Immense and immeasurable. That it swallowed up the universe.

And that she didn’t need to fear whatever it was that was making her tremble because he would slay her demons.

‘Who are they, then?’ he said softly.

‘They’re good people. Kind people. They took me in under false pretences. They think I have a right to share their lives, but I don’t.’

He’d never had a conversation like this, where questions created more questions rather than answers, more confusion rather than greater clarity.

‘Are you saying you’re adopted?’

She bit her lip. ‘It’s complicated.’

He thought about how long it had taken him to tell anyone what happened with Zoe.

And yet with Willa, the sentences had felt fully formed as if they’d been waiting for her to come along.

He cleared his throat, then took her hands in his.

‘Most things are. Until you take a second look, and then I find they’re often quite simple to unpick. ’

She didn’t answer, but maybe she was remembering their conversation too, because a moment later her shoulders shifted a little as if the burden had lightened just a fraction.

‘My mom died when I was two years old. She had pancreatic cancer. It was very aggressive, and she only survived ten weeks after she was diagnosed.’

‘I’m so sorry, Willa.’

He felt her fingers tighten around his.

‘I don’t remember her. My dad didn’t talk about her much.

I thought it was too painful for him, and so I didn’t ask about her.

And then he met Amber, and they got married, and she had the triplets.

And things changed. Got worse. My dad was always tense with me, but after the triplets, he never wanted the two of us to spend time together.

I thought it was because of my stepmother.

I blamed her. And then when I was working in LA, I ended up in hospital with the suspected appendicitis. ’

There was an unpleasant twist in his throat. He knew this part. Why, then, did it feel as if somebody was playing Grandmother’s Footsteps behind him?

‘I called my dad, and he came to the hospital. I wanted him to be there.’ Her voice trembled, and his fingers tightened around hers. ‘I thought if he came to the hospital, it might go back to how it used to be. But instead, it wrecked everything.’
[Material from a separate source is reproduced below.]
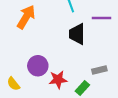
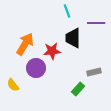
orange arrow: (26, 17) -> (25, 44), moved
red star: (58, 80) -> (52, 51), moved

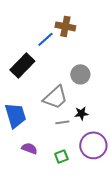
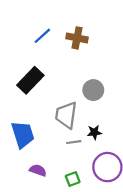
blue line: (45, 39) -> (42, 36), moved
gray trapezoid: (55, 97) -> (66, 115), turned 140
She fell silent, but this time he didn’t prompt. He had pushed enough. He would accept how much she was prepared to share.

After a moment, she started speaking again. ‘I don’t know why he decided to tell me then. Maybe it was being in the hospital. Maybe it reminded him of when I was born. He’d brought me grapes and one minute he was handing them to me, the next he was telling me that I wasn’t his daughter.’

Whatever he had expected Willa to say, it wasn’t that.

‘My mother had had an affair just after they got married.’ She gave him a small, tight smile that looked painful. ‘When she realised she was dying, she told him the truth. I think it was quite close to the end. And then she died, and he was left with me.’

Now her smile was a mess. ‘It all made sense then. How he was with me. I don’t look like him. I must look like my biological dad. Every time he looked at me, he must have seen her betrayal.’

‘Her betrayal, not yours. You weren’t to blame—’

‘Not intentionally, no, but I ruined his life. After my mom died, what choice did he have but to keep me? He had no idea who my dad was. He’s not on the birth certificate. Robert is.’

‘And you’re sure he’s not your dad? I mean, could your mum have lied?’

She was shaking her head. ‘I have type B blood. Robert is an A, and my mother was an O.’

Ares pulled her against him. Her pain felt like a stake digging into his heart.

‘What happened after that?’

‘I left. I’d applied for this job in New York, and I got it, so I packed up my stuff and took the first flight to JFK.’

‘Have you talked to him since?’

The silence that followed that enquiry was full of tears and impossibilities.